─── Records supplied

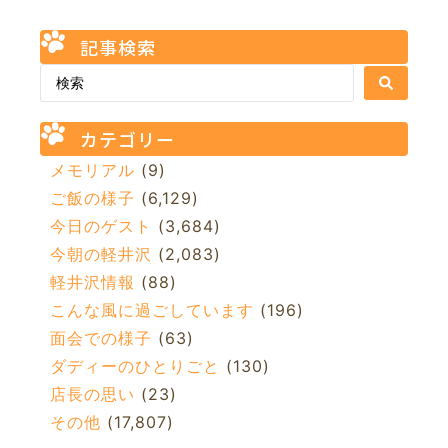
記事検索
カテゴリー
メモリアル
(9)
ご飯の様子
(6,129)
今日のゲスト
(3,684)
今朝の軽井沢
(2,083)
軽井沢情報
(88)
こんな風に過ごしています
(196)
面会での様子
(63)
ダディーのひとりごと
(130)
店長の思い
(23)
その他
(17,807)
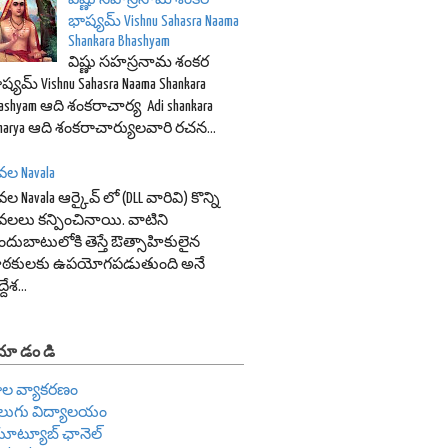
భాష్యమ్ Vishnu Sahasra Naama
Shankara Bhashyam
విష్ణు సహస్రనామ శంకర
ష్యమ్ Vishnu Sahasra Naama Shankara
ashyam ఆది శంకరాచార్య Adi shankara
harya ఆది శంకరాచార్యులవారి రచన...
ల Navala
ల Navala ఆర్కైవ్ లో (DLL వారివి) కొన్ని
లలు కన్పించినాయి. వాటిని
దుబాటులోకి తెస్తే ఔత్సాహికులైన
ాఠకులకు ఉపయోగపడుతుంది అనే
దేశ...
 చూడండి
ాల వ్యాకరణం
ెలుగు విద్యాలయం
ూట్యూబ్ ఛానెల్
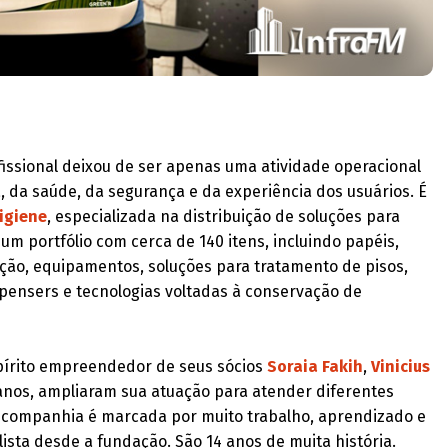
fissional deixou de ser apenas uma atividade operacional
a, da saúde, da segurança e da experiência dos usuários. É
igiene
, especializada na distribuição de soluções para
 um portfólio com cerca de 140 itens, incluindo papéis,
ação, equipamentos, soluções para tratamento de pisos,
pensers e tecnologias voltadas à conservação de
írito empreendedor de seus sócios
Soraia Fakih
,
Vinicius
 anos, ampliaram sua atuação para atender diferentes
a companhia é marcada por muito trabalho, aprendizado e
ista desde a fundação. São 14 anos de muita história.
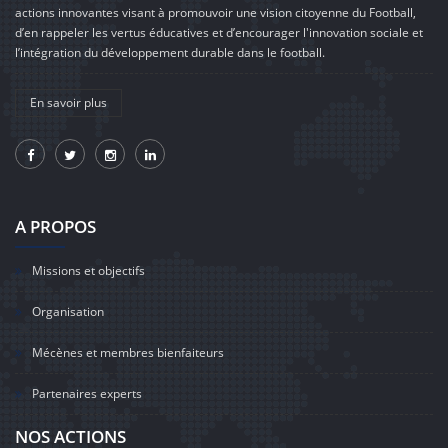
actions innovantes visant à promouvoir une vision citoyenne du Football,
d’en rappeler les vertus éducatives et d’encourager l'innovation sociale et
l’intégration du développement durable dans le football.
En savoir plus
A PROPOS
Missions et objectifs
Organisation
Mécènes et membres bienfaiteurs
Partenaires experts
NOS ACTIONS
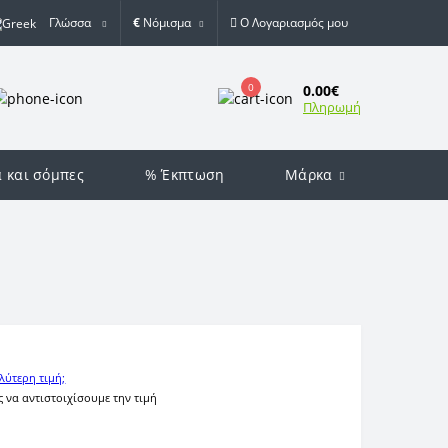
Γλώσσα
€
Νόμισμα
Ο Λογαριασμός μου
0
0.00€
Πληρωμή
α και σόμπες
% Έκπτωση
Μάρκα
λύτερη τιμή;
ς να αντιστοιχίσουμε την τιμή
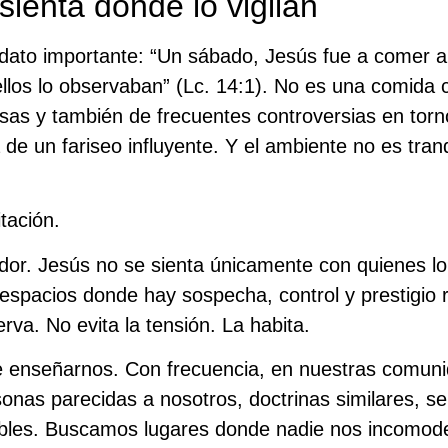
ienta donde lo vigilan
dato importante: “Un sábado, Jesús fue a comer a
ellos lo observaban” (Lc. 14:1). No es una comida 
osas y también de frecuentes controversias en torn
a de un fariseo influyente. Y el ambiente no es tran
tación.
dor. Jesús no se sienta únicamente con quienes lo 
espacios donde hay sospecha, control y prestigio r
rva. No evita la tensión. La habita.
 enseñarnos. Con frecuencia, en nuestras comunid
sonas parecidas a nosotros, doctrinas similares, s
ibles. Buscamos lugares donde nadie nos incomod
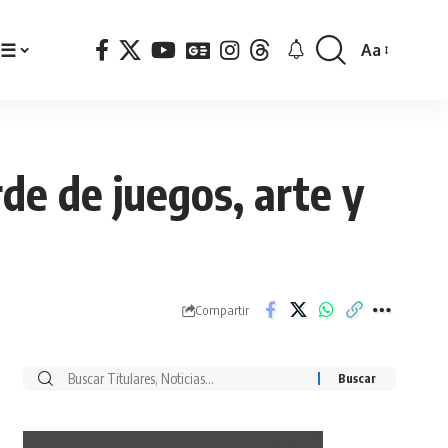
☰
Aa
Font
Resizer
de de juegos, arte y
Compartir
Buscar
por:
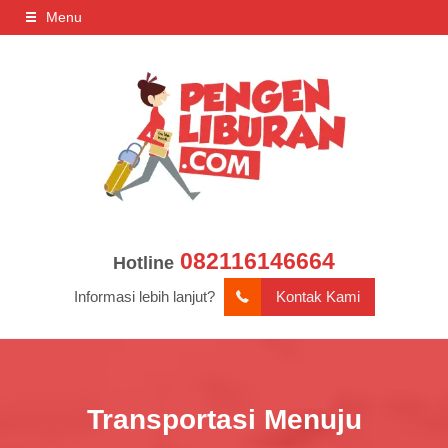
Menu
082116146664
Hotline
Informasi lebih lanjut?
Kontak Kami
Transportasi Menuju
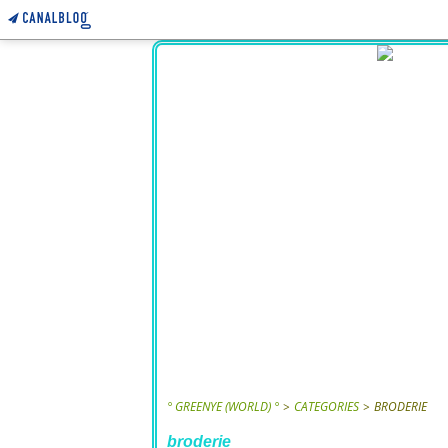
° GREENYE (WORLD) °
>
CATEGORIES
>
BRODERIE
broderie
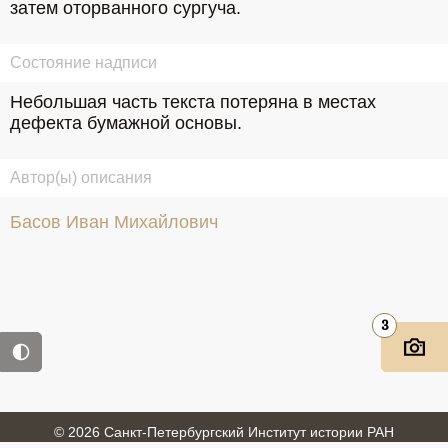
затем оторванного сургуча.
Состояние надписи
Небольшая часть текста потеряна в местах 
дефекта бумажной основы.
Автор(ы) описания
Басов Иван Михайлович
3
© 2026 Санкт-Петербургский Институт истории РАН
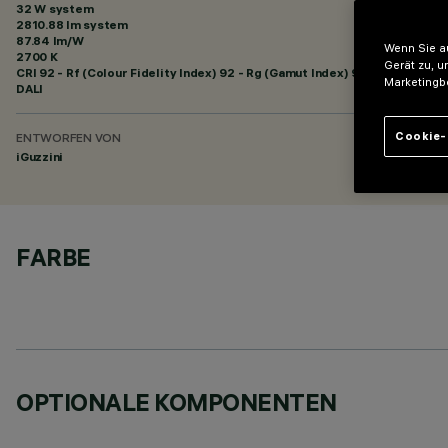
32 W system
2810.88 lm system
87.84 lm/W
Wenn Sie au
2700 K
Gerät zu, u
CRI
92
- Rf (Colour Fidelity Index) 92 - Rg (Gamut Index) 99
Marketingb
DALI
Cookie-
ENTWORFEN VON
iGuzzini
FARBE
OPTIONALE KOMPONENTEN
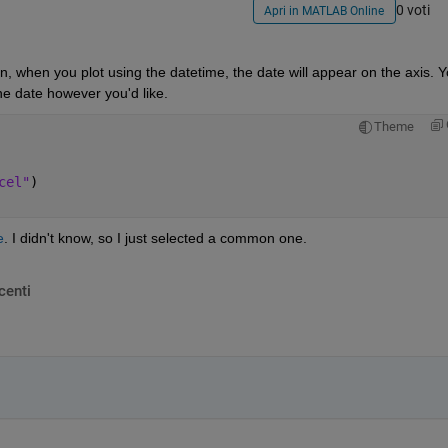
0 voti
Apri in MATLAB Online
n, when you plot using the datetime, the date will appear on the axis. Y
he date however you'd like.
Theme
cel"
)
e
. I didn't know, so I just selected a common one.
centi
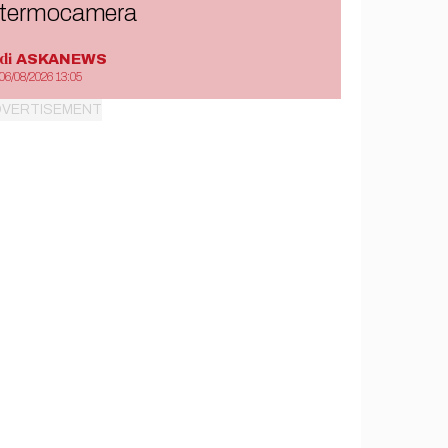
termocamera
di
ASKANEWS
06/08/2026 13:05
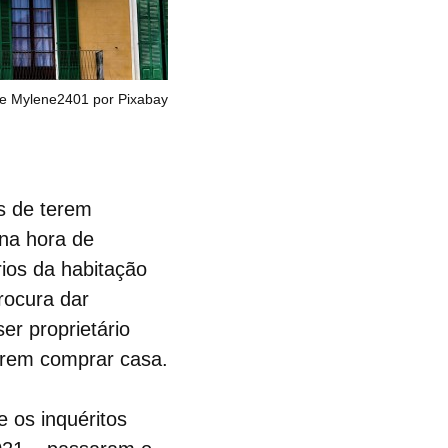
e Mylene2401 por Pixabay
s de terem
na hora de
rios da habitação
rocura dar
er proprietário
rem comprar casa.
 os inquéritos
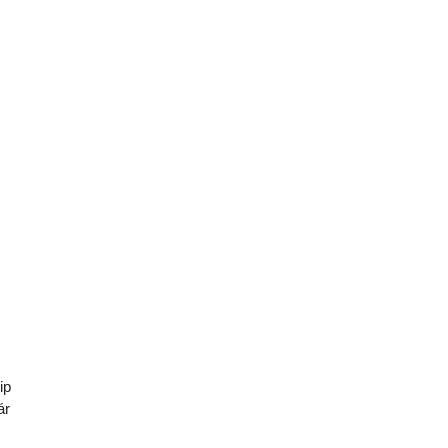
ip
ár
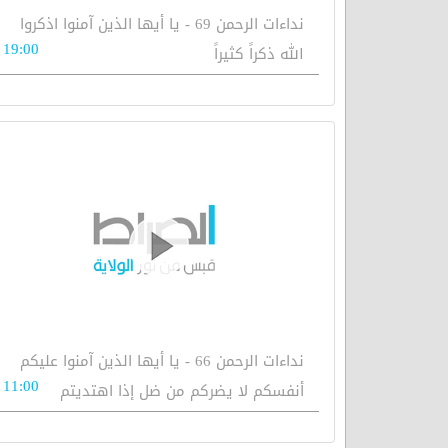
نداءات الرحمن 69 - يا أيها الذين آمنوا اذكروا
19:00
الله ذكراً كثيراً
نداءات الرحمن 66 - يا أيها الذين آمنوا عليكم
11:00
أنفسكم لا يضركم من ضل إذا اهتديتم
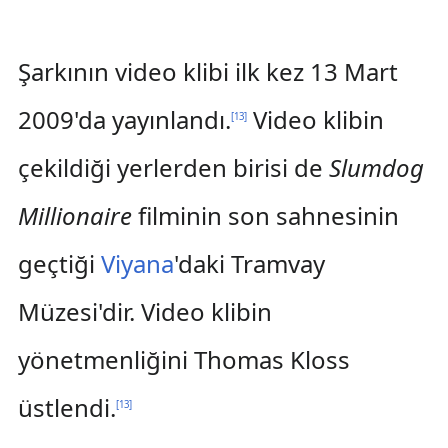
Şarkının video klibi ilk kez 13 Mart
2009'da yayınlandı.
Video klibin
[
13
]
çekildiği yerlerden birisi de
Slumdog
Millionaire
filminin son sahnesinin
geçtiği
Viyana
'daki Tramvay
Müzesi'dir. Video klibin
yönetmenliğini Thomas Kloss
üstlendi.
[
13
]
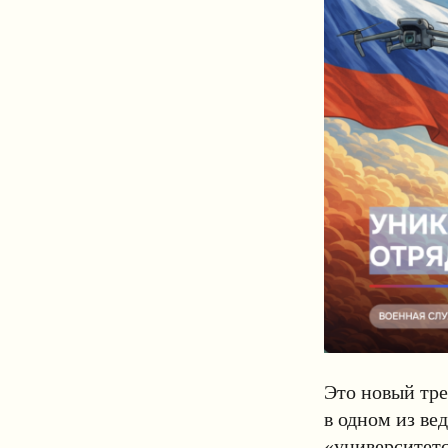
Это новый тре
в одном из в
«университет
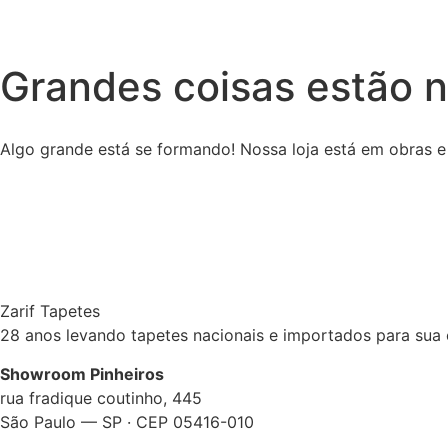
Grandes coisas estão n
Algo grande está se formando! Nossa loja está em obras e
Zarif Tapetes
28 anos levando tapetes nacionais e importados para su
Showroom Pinheiros
rua fradique coutinho, 445
São Paulo — SP · CEP 05416-010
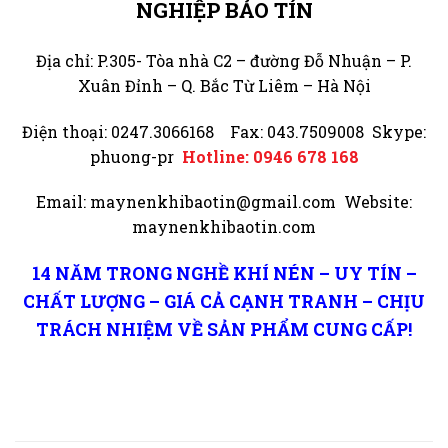
NGHIỆP BẢO TÍN
Địa chỉ: P.305- Tòa nhà C2 – đường Đỗ Nhuận – P.
Xuân Đỉnh – Q. Bắc Từ Liêm – Hà Nội
Điện thoại: 0247.3066168 Fax: 043.7509008 Skype:
phuong-pr
Hotline: 0946 678 168
Email: maynenkhibaotin@gmail.com Website:
maynenkhibaotin.com
14 NĂM TRONG NGHỀ KHÍ NÉN – UY TÍN –
CHẤT LƯỢNG – GIÁ CẢ CẠNH TRANH – CHỊU
TRÁCH NHIỆM VỀ SẢN PHẨM CUNG CẤP!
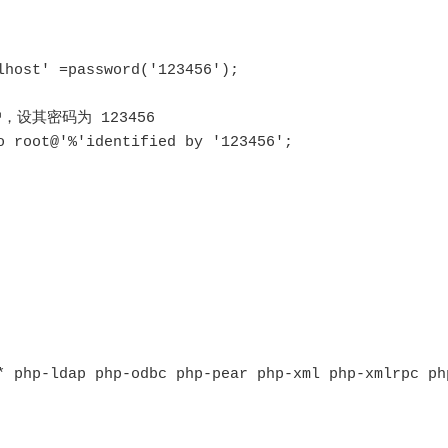
host' =password('123456');

设其密码为 123456

o root@'%'identified by '123456';

* php-ldap php-odbc php-pear php-xml php-xmlrpc ph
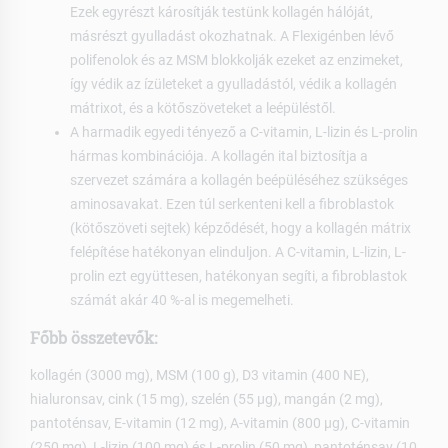
Ezek egyrészt károsítják testünk kollagén hálóját,
másrészt gyulladást okozhatnak. A Flexigénben lévő
polifenolok és az MSM blokkolják ezeket az enzimeket,
így védik az ízületeket a gyulladástól, védik a kollagén
mátrixot, és a kötőszöveteket a leépüléstől.
A harmadik egyedi tényező a C-vitamin, L-lizin és L-prolin
hármas kombinációja. A kollagén ital biztosítja a
szervezet számára a kollagén beépüléséhez szükséges
aminosavakat. Ezen túl serkenteni kell a fibroblastok
(kötőszöveti sejtek) képződését, hogy a kollagén mátrix
felépítése hatékonyan elinduljon. A C-vitamin, L-lizin, L-
prolin ezt együttesen, hatékonyan segíti, a fibroblastok
számát akár 40 %-al is megemelheti.
Főbb összetevők:
kollagén (3000 mg), MSM (100 g), D3 vitamin (400 NE),
hialuronsav, cink (15 mg), szelén (55 µg), mangán (2 mg),
pantoténsav, E-vitamin (12 mg), A-vitamin (800 µg), C-vitamin
(250 mg), L-lizin (100 mg) és L-prolin (50 mg), pantoténsav (10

──────

## Problem to work on
Set down all the lines above exactly as they appear, with no pictures.

## Result of the exercise
記事検索
カテゴリー
メモリアル
(9)
ご飯の様子
(6,129)
今日のゲスト
(3,684)
今朝の軽井沢
(2,083)
軽井沢情報
(88)
こんな風に過ごしています
(196)
面会での様子
(63)
ダディーのひとりごと
(130)
店長の思い
(23)
その他
(17,807)
భాష్యమ్ Vishnu Sahasra Naama
Shankara Bhashyam
విష్ణు సహస్రనామ శంకర
ష్యమ్ Vishnu Sahasra Naama Shankara
ashyam ఆది శంకరాచార్య Adi shankara
harya ఆది శంకరాచార్యులవారి రచన...
ల Navala
ల Navala ఆర్కైవ్ లో (DLL వారివి) కొన్ని
లలు కన్పించినాయి. వాటిని
దుబాటులోకి తెస్తే ఔత్సాహికులైన
ాఠకులకు ఉపయోగపడుతుంది అనే
దేశ...
 చూడండి
ాల వ్యాకరణం
ెలుగు విద్యాలయం
ూట్యూబ్ ఛానెల్
fissional deixou de ser apenas uma atividade operacional
a, da saúde, da segurança e da experiência dos usuários. É
igiene
, especializada na distribuição de soluções para
 um portfólio com cerca de 140 itens, incluindo papéis,
ação, equipamentos, soluções para tratamento de pisos,
pensers e tecnologias voltadas à conservação de
írito empreendedor de seus sócios
Soraia Fakih
,
Vinicius
 anos, ampliaram sua atuação para atender diferentes
a companhia é marcada por muito trabalho, aprendizado e
ista desde a fundação. São 14 anos de muita história.
actions innovantes visant à promouvoir une vision citoyenne du Football,
d’en rappeler les vertus éducatives et d’encourager l'innovation sociale et
l’intégration du développement durable dans le football.
En savoir plus
A PROPOS
Missions et objectifs
Organisation
Mécènes et membres bienfaiteurs
Partenaires experts
NOS ACTIONS
Γλώσσα
€
Νόμισμα
Ο Λογαριασμός μου
0
0.00€
Πληρωμή
α και σόμπες
% Έκπτωση
Μάρκα
λύτερη τιμή;
ς να αντιστοιχίσουμε την τιμή
ienta donde lo vigilan
dato importante: “Un sábado, Jesús fue a comer a
ellos lo observaban” (Lc. 14:1). No es una comida 
osas y también de frecuentes controversias en torn
a de un fariseo influyente. Y el ambiente no es tran
tación.
dor. Jesús no se sienta únicamente con quienes lo 
espacios donde hay sospecha, control y prestigio r
rva. No evita la tensión. La habita.
 enseñarnos. Con frecuencia, en nuestras comunid
sonas parecidas a nosotros, doctrinas similares, s
ibles. Buscamos lugares donde nadie nos incomod
☰
Aa
Font
Resizer
de de juegos, arte y
Compartir
Buscar
por:
Menu
082116146664
Hotline
Informasi lebih lanjut?
Kontak Kami
Transportasi Menuju
° GREENYE (WORLD) °
>
CATEGORIES
>
BRODERIE
broderie
затем оторванного сургуча.
Состояние надписи
Небольшая часть текста потеряна в местах 
дефекта бумажной основы.
Автор(ы) описания
Басов Иван Михайлович
3
© 2026 Санкт-Петербургский Институт истории РАН
32 W system
2810.88 lm system
87.84 lm/W
Wenn Sie au
2700 K
Gerät zu, u
CRI
92
- Rf (Colour Fidelity Index) 92 - Rg (Gamut Index) 99
Marketingb
DALI
Cookie-
ENTWORFEN VON
iGuzzini
FARBE
OPTIONALE KOMPONENTEN
0 voti
Apri in MATLAB Online
n, when you plot using the datetime, the date will appear on the axis. Y
he date however you'd like.
Theme
cel"
)
e
. I didn't know, so I just selected a common one.
centi
termocamera
di
ASKANEWS
06/08/2026 13:05
e Mylene2401 por Pixabay
s de terem
na hora de
rios da habitação
rocura dar
er proprietário
rem comprar casa.
 os inquéritos
ip
ár
نداءات الرحمن 69 - يا أيها الذين آمنوا اذكروا
19:00
الله ذكراً كثيراً
نداءات الرحمن 66 - يا أيها الذين آمنوا عليكم
11:00
أنفسكم لا يضركم من ضل إذا اهتديتم
Şarkının video klibi ilk kez 13 Mart
2009'da yayınlandı.
Video klibin
[
13
]
çekildiği yerlerden birisi de
Slumdog
Millionaire
filminin son sahnesinin
geçtiği
Viyana
'daki Tramvay
Müzesi'dir. Video klibin
yönetmenliğini Thomas Kloss
üstlendi.
[
13
]
Это новый тре
в одном из в
«университет
Grandes coisas estão n
Algo grande está se formando! Nossa loja está em obras e
Zarif Tapetes
28 anos levando tapetes nacionais e importados para su
Showroom Pinheiros
rua fradique coutinho, 445
São Paulo — SP · CEP 05416-010
NGHIỆP BẢO TÍN
Địa chỉ: P.305- Tòa nhà C2 – đường Đỗ Nhuận – P.
Xuân Đỉnh – Q. Bắc Từ Liêm – Hà Nội
Điện thoại: 0247.3066168 Fax: 043.7509008 Skype:
phuong-pr
Hotline: 0946 678 168
Email: maynenkhibaotin@gmail.com Website:
maynenkhibaotin.com
14 NĂM TRONG NGHỀ KHÍ NÉN – UY TÍN –
CHẤT LƯỢNG – GIÁ CẢ CẠNH TRANH – CHỊU
TRÁCH NHIỆM VỀ SẢN PHẨM CUNG CẤP!
host' =password('123456');

设其密码为 123456

o root@'%'identified by '123456';

* php-ldap php-odbc php-pear php-xml php-xmlrpc ph
Ezek egyrészt károsítják testünk kollagén hálóját,
másrészt gyulladást okozhatnak. A Flexigénben lévő
polifenolok és az MSM blokkolják ezeket az enzimeket,
így védik az ízületeket a gyulladástól, védik a kollagén
mátrixot, és a kötőszöveteket a leépüléstől.
A harmadik egyedi tényező a C-vitamin, L-lizin és L-prolin
hármas kombinációja. A kollagén ital biztosítja a
szervezet számára a kollagén beépüléséhez szükséges
aminosavakat. Ezen túl serkenteni kell a fibroblastok
(kötőszöveti sejtek) képződését, hogy a kollagén mátrix
felépítése hatékonyan elinduljon. A C-vitamin, L-lizin, L-
prolin ezt együttesen, hatékonyan segíti, a fibroblastok
számát akár 40 %-al is megemelheti.
Főbb összetevők:
kollagén (3000 mg), MSM (100 g), D3 vitamin (400 NE),
hialuronsav, cink (15 mg), szelén (55 µg), mangán (2 mg),
pantoténsav, E-vitamin (12 mg), A-vitamin (800 µg), C-vitamin
(250 mg), L-lizin (100 mg) és L-prolin (50 mg), pantoténsav (10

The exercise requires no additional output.